There are several other treatments for erectile dysfunction, particularly with a mental health professional. Depending on your primary care doctor’s recommendation, they can help you address mental health issues or prescribe prescription medications.

What can cause erectile dysfunction?

On the whole, men are most likely to suffer from the condition in their 40s. Several related health conditions can lead to ED in older men, such as heart disease, hormonal systems changes, mental illness, general health problems, and other more simple issues such as high blood pressure. If you are one of them, you may be thinking about managing to keep a penis firm. 

Here are some of the most common causes of erectile dysfunction:

Psychological

Low self-esteem, stress, depression, and other mental health conditions can contribute to erectile dysfunction. If you feel you have a mental health condition causing ED symptoms to seek a mental health professional.

Psychological causes: 

A. Performance Anxiety 

B. Depression 

C. Stress 

D. Relationship problems 

E. Lifestyle changes

Physical

Hormonal changes, which are often caused by changes in your weight, can also contribute to erectile dysfunction. 

  • Diabetes 
  • Hypertension 
  • Cardiovascular disease 
  • Kidney disease 
  • Infertility  
  • Spinal cord injury  
  • Pelvic injury  
  • Peyronie’s disease 

Infection

Certain types of infection can cause an erection to go away.

When to see a doctor for a physical exam

You should see a doctor if you are having difficulty getting an erection. You may have erectile dysfunction and an underlying condition that needs to be treated, such as high blood pressure. Your doctor will ask you about your symptoms, risk factors, and medical history. They will also perform a physical examination. This will help your doctor to identify the cause of your problem. Your doctor will recommend the treatment that is best for you.

If you have any of the following symptoms, you should see your doctor: 

  • It’s painful to have an erection. 
  • It’s painful to have an erection that lasts for a long time. 
  • You are unable to achieve an erection. 
  • You have an erection that lasts for a long time, but it’s painful. 
  • You have an erection that lasts for too long, but it’s not painful. 
  • A burning feeling when you get an erection.

FAQ’s

How can I improve my erection?

One of the simplest ways to improve an erection is maintaining overall fitness. Stay hydrated, get plenty of sleep, exercise, and maintain a healthy diet. Not only do these things help improve your sexual performance, but many of the problems that affect erectile function can be prevented with a healthy lifestyle.

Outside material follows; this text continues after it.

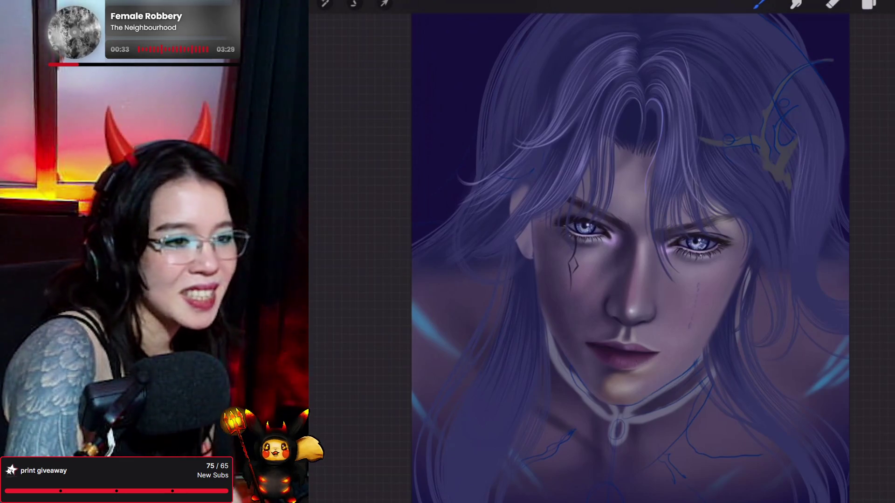
# Add a new Layer 86 above Layer 55 and clip it to Layer 55, keeping the Forester brush.
pyautogui.click(869, 4)
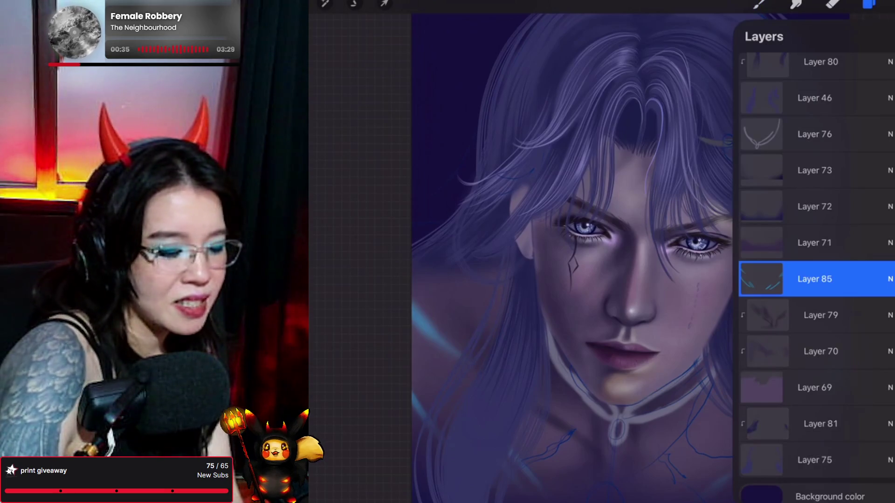
pyautogui.scroll(10, 816, 270)
pyautogui.scroll(10, 816, 271)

How can I get a harder erection?

One of the key things you can do to improve erectile function is to improve your heart health. As we mentioned above, diet and exercise are always helpful. Blood flow is crucial to a firm erection. If you drink a lot of alcohol, are a smoker or eat a lot of fatty foods, these are all things that prevent a harder erection. If all else fails, look to medication or even a cock ring, which can also help prevent venous leakage, a kind of erectile dysfunction in which blood gets to the penis but struggles to stay there.

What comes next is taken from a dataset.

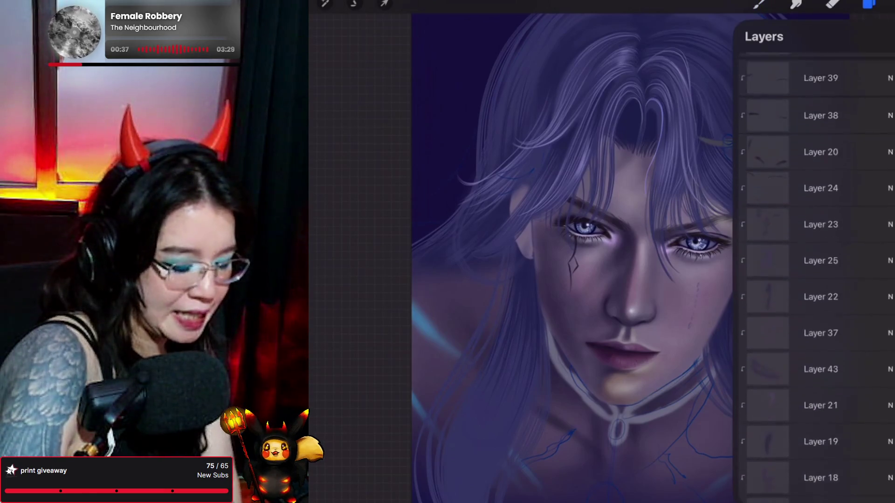
pyautogui.scroll(5, 816, 271)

What is the cause of erectile dysfunction?

There are many causes of erectile dysfunction. If you have read through this article and are unsure what may be the cause, you should seek advice from a medical professional.

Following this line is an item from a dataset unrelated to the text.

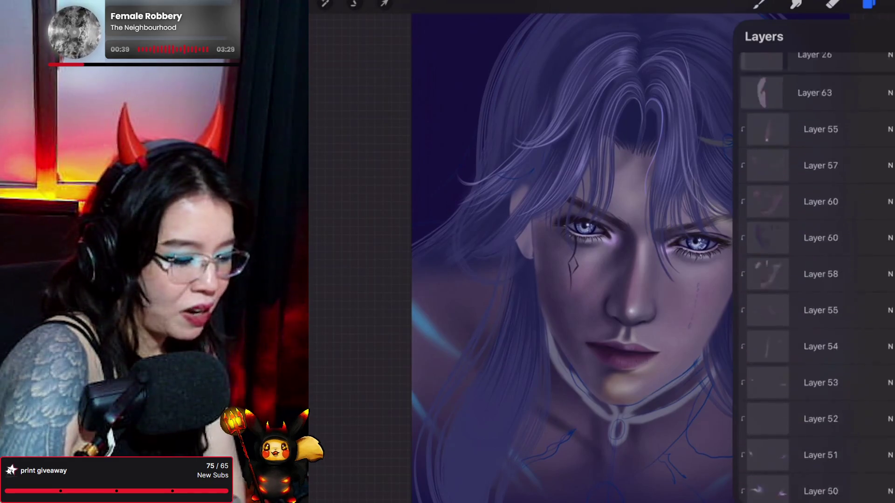
pyautogui.click(820, 255)
pyautogui.click(886, 36)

How can medical history affect erectile dysfunction?

Several issues relating to your medical history can affect ED. Things such as Cardiovascular disease, hypertension, hypogonadism, lower urinary tract symptoms, diabetes mellitus (DM), cigarette use, hyperlipidemia, metabolic syndrome, and depression are all risk factors for ED. Addressing modifiable risk factors improves a patient’s overall health and lengthens your life.

What questions should I ask my doctor about ED?

  • What do you believe is the source of my erection problems?
  • What tests do I require?
  • Is there anything I should avoid eating, taking, or doing? Can I alter my lifestyle to avoid ED?
  • Do you believe I should visit a specialist? How much would that set you back? Will my insurance cover a visit to a specialist?
  • Do you believe my ED will be transient or long-term?
  • What do you think I should do about my ED?
  • What are further treatment options available if one or more treatments fail?
  • Do you have any pamphlets or online recommendations to learn more about ED?

Is it normal to have ED?

Erectile dysfunction is a prevalent illness that affects men of all ages. While having trouble getting an erection from time to time is natural, if it becomes more common or begins to interfere with your sexual life, you should consult your doctor. However, while ED is not a life-threatening problem, it might indicate a more severe medical issue.

How does stress affect ED?

Stress and worry can interfere with how your brain sends information to the penis to flow more blood during an erection. Stress and concern over ED might also lead to a continuing ED cycle. Experiencing ED might result in behavioral changes contributing to anxiety and ED occurrence.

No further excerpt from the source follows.